The twentieth century has seen the company expand its overseas markets considerably, especially that of America where Kennard Wedgwood of the fifth generation from the founder became its representative in 1906. In this connection it should be recorded that Wedgwood made the great service, of 1,282 pieces, which was supplied for State occasions at the White House during Theodore Roosevelt's Presidency.


The period between the two Great Wars was, for the firm, one marked by rapid strides in both artistic and technical progress. Tunnel oven firing was introduced and, on the artistic side, the well known designers Keith Murray and Eric Ravilious were responsible for epoch-making work in British ceramic decoration, under the Art Directors John Goodwin and his successor, Victor Skellern, A.R.C.A.

The Bi-Centenary of the birth of Josiah Wedgwood was celebrated with great pomp at Stoke-on-Trent in 1930, the proceedings being opened by H.R.H. Princess Mary. A pageant in which the whole Pottery Industry took part, included 700 of the Company's own workpeople and eight members of the family.

By the year 1936 it was realised that the historic works at Etruria were encroached upon unpleasantly by coal mines and iron works. It was therefore decided to abandon them and the estate of Barlaston Hall was purchased in 1937 and a model factory and village were designed. Building commenced in 1938 and the Fine Earthenware Section was completed by 1940. The war interrupted further work, which was only resumed in 1945, but the factory went into full production in 1950.

A memorable achievement of the years immediately following was the production of the fine service of 1,200 pieces chosen for the Coronation Banquet of H.M. Queen Elizabeth II at Lancaster House in 1953. The design chosen was 'Golden Persephone' by the late Eric Ravilious.
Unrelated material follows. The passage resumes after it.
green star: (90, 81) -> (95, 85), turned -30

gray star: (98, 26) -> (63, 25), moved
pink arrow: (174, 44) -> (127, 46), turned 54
Although the move means that a revolution has taken place in the methods of working and in the amenities under which its entire complement work, it need hardly be said that the operatives are as highly skilled as ever and the wares they produce retain all the beauty and individuality that has characterised the productions of Wedgwood throughout the last ten generations of this great family of Staffordshire potters.